Relations of Italy with Other Lands ||| Phoenicians in Italy ||| Greeks in Italy - Home of the Greek Immigrants ||| Time of the Greek Immigration ||| Character of the Greek Immigration ||| The League of the Achaean Cities ||| Iono-Dorian Towns ||| Tarentum ||| Greek Cities Near Vesuvius ||| Relations of the Adriatic Regions to the Greeks ||| Relations of the Western Italians to the Greeks ||| Greeks and Latins ||| Greeks and Etruscans - Etruscan Maritime Power ||| Etruscan Commerce ||| Rivalry between the Phoenicians and Greeks ||| Phoenicians and Italians in Opposition to the Greeks


Relations of Italy with Other Lands

In the history of the nations of antiquity a gradual dawn ushered in the day; and in their case too the dawn was in the east. While the Italian peninsula still lay enveloped in the dim twilight of morning, the regions of the eastern basin of the Mediterranean had already emerged into the full light of a varied and richly developed civilization.

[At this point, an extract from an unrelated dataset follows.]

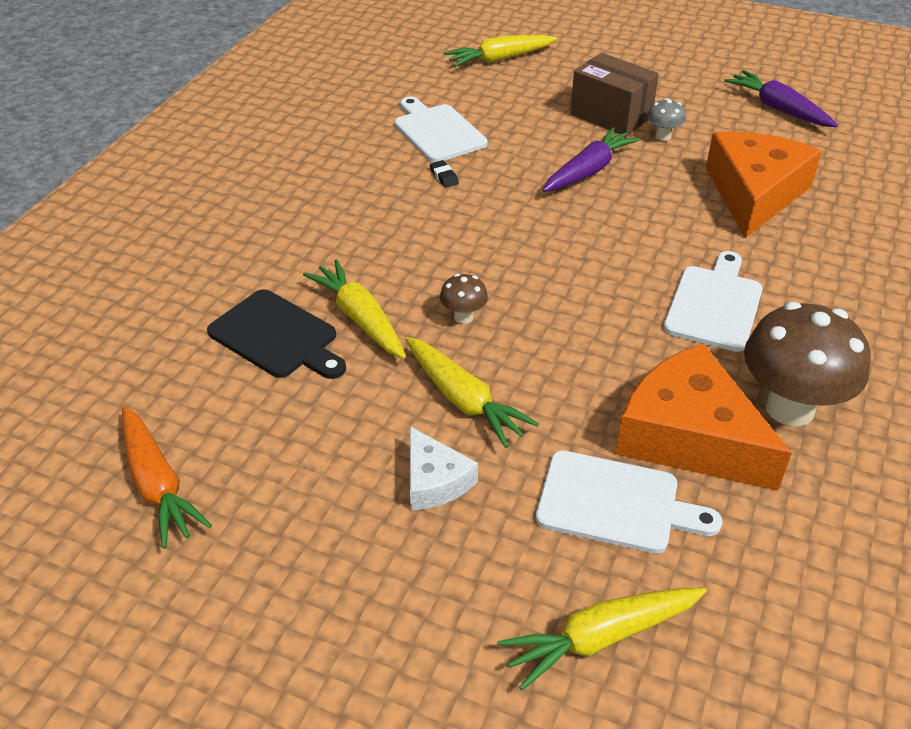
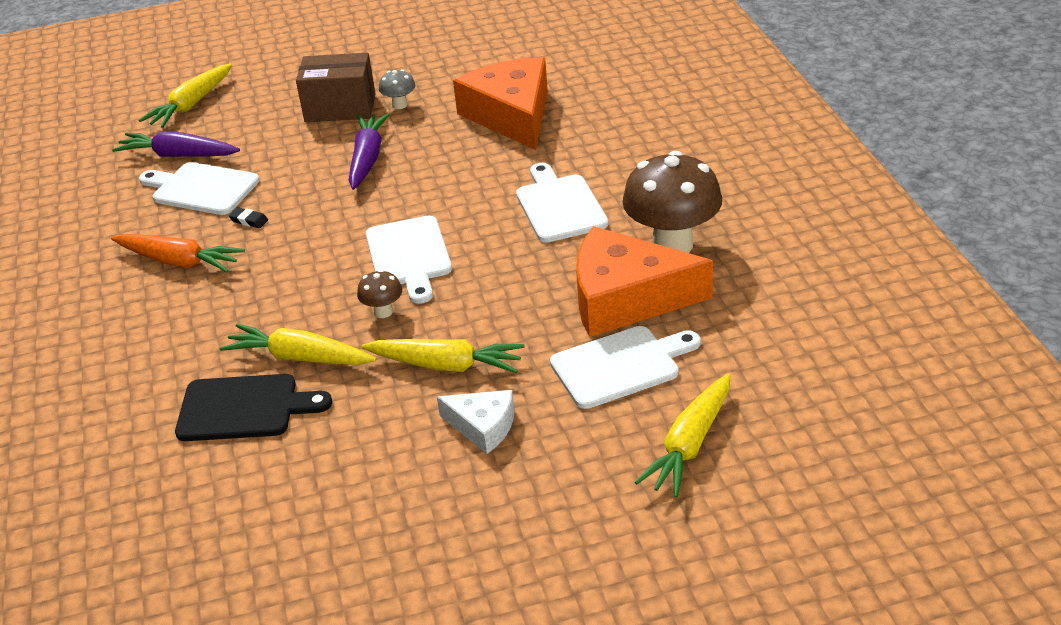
camera: 35 degrees left, 5 degrees down
orange carrot [122,406,212,549] -> orange carrot moved to [111,234,245,272]
purple carrot [724,70,838,127] -> purple carrot moved to [112,131,240,157]
none -> white cutting board [366,216,452,304]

It falls to the lot of most nations in the early stages of their development to be taught and trained by some rival sister-nation; and such was destined to be in an eminent degree the lot of the peoples of Italy. The circumstances of its geographical position, however, prevented this influence from being brought to bear upon the peninsula by land. No trace is to be found of any resort in early times to the difficult route by land between Italy and Greece.

There were in all probability from time immemorial tracks for purposes of traffic, leading from Italy to the lands beyond the Alps; the oldest route of the amber trade from the Baltic joined the Mediterranean at the mouth of the Po--on which account the delta of the Po appears in Greek legend as the home of amber--and this route was joined by another leading across the peninsula over the Apennines to Pisae; but from these regions no elements of civilization could come to the Italians. It was the seafaring nations of the east that brought to Italy whatever foreign culture reached it in early times.